4. The image detection method as claimed in claim 3, wherein the step of performing different types of feature mapping on the shallow image features by using the filtering parameters corresponding to each of the sub-filtering modules to obtain mapped image features includes:

if the sub-filtering module is a first sub-filtering module with the filtering parameter equal to a preset threshold value, carrying out preset average pooling on the shallow image characteristics through the first sub-filtering module to obtain average image characteristics;

And up-sampling the average image characteristic through the first sub-filtering module to obtain a mapping image characteristic.
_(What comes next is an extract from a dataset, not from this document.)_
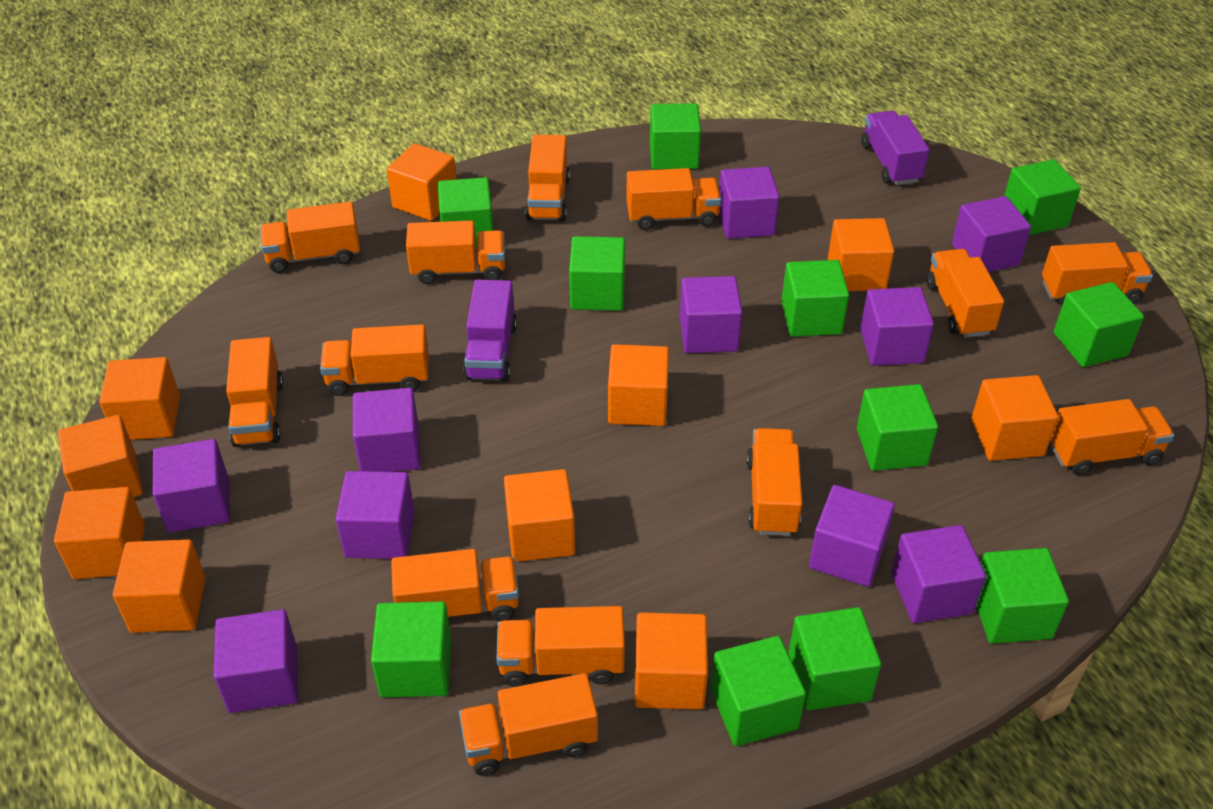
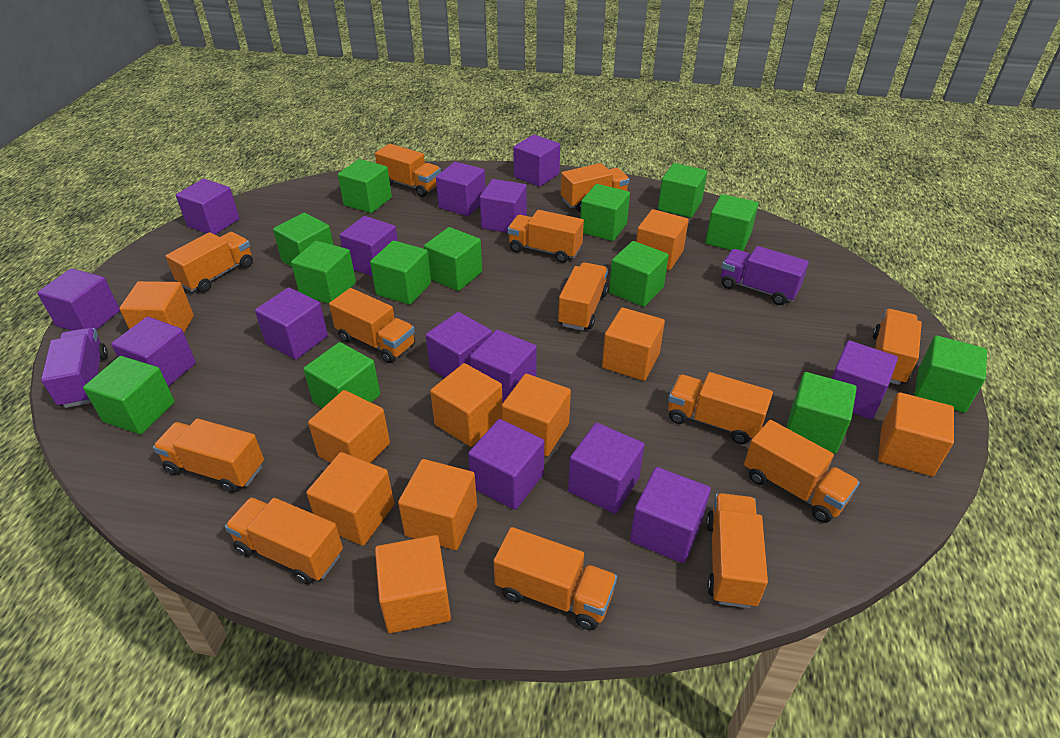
green cube: [371,601,452,698] [438,177,493,248] [569,236,625,311] [650,103,701,170] [711,636,806,746] [781,260,849,337] [788,607,881,710] [857,384,938,471] [976,548,1069,644] [1004,159,1081,235] [1054,282,1144,367] = 11 -> [83,356,175,434] [273,213,334,267] [291,241,356,304] [304,342,380,408] [338,159,392,213] [370,240,431,305] [424,227,482,291] [580,184,630,241] [609,241,669,307] [658,163,707,218] [705,194,758,251] [786,372,857,454] [914,335,987,413] = 13
purple cube: [153,439,230,532] [214,609,298,713] [336,471,415,559] [353,388,421,472] [680,276,742,353] [719,167,780,239] [809,485,895,587] [860,287,934,366] [891,525,986,623] [952,196,1031,272] = 10 -> [37,268,120,331] [111,317,196,387] [176,179,239,235] [255,287,328,360] [340,216,398,276] [426,312,492,378] [436,162,486,216] [468,419,544,510] [470,330,537,402] [480,179,527,233] [513,135,560,187] [568,423,645,514] [630,467,711,563] [831,341,898,420] = 14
5. The image detection method as claimed in claim 3, wherein the step of performing different types of feature mapping on the shallow image features by using the filtering parameters corresponding to each of the sub-filtering modules to obtain mapped image features further comprises:

if the sub-filtering module is a second sub-filtering module with the filtering parameter larger than the preset threshold, performing feature block division on the shallow image feature through the second sub-filtering module to obtain a sub-image feature;

and determining a mapping coefficient matrix through the filtering parameters corresponding to the second sub-filtering module, and carrying out feature mapping on the sub-image features according to the mapping coefficient matrix to obtain mapped image features.

6. The image detection method according to claim 2, wherein the recursive residual module has a multi-path network structure, each path includes different types of residual units, and the number of residual units included in each path is different, and the residual units include: the device comprises a normalization module, a preset activation function and a weight module.

7. The image detection method according to claim 1, wherein the inputting the image to be detected into a preset feature extraction network, before obtaining the target image feature, further comprises:

determining training class loss according to the training sample image, the marked sample image and the sample discrimination parameters;

and carrying out iterative training on the initial feature extraction network based on the training class loss until the training class loss corresponding to the iterative initial feature extraction network is detected to be in a preset stable state, and taking the iterative initial feature extraction network as a preset feature extraction network.

8. An image detection apparatus, characterized in that the image detection apparatus comprises:

the image acquisition module is used for acquiring an image to be detected during online business handling;

the feature extraction module is used for inputting the image to be detected into a preset feature extraction network to obtain target image features, the preset feature extraction network comprises a high-frequency filtering module, and the high-frequency filtering module obtains different types of high-frequency information of the image to be detected by setting different filtering parameters;

and the image classification module is used for classifying the sources of the images to be detected according to the target image characteristics to obtain source detection results of the images to be detected.

9. An image detection apparatus, characterized in that the apparatus comprises: a memory, a processor and an image detection program stored on the memory and executable on the processor, the image detection program being configured to implement the steps of the image detection method according to any one of claims 1 to 7.

10. A storage medium having stored thereon an image detection program which, when executed by a processor, implements the steps of the image detection method according to any one of claims 1 to 7.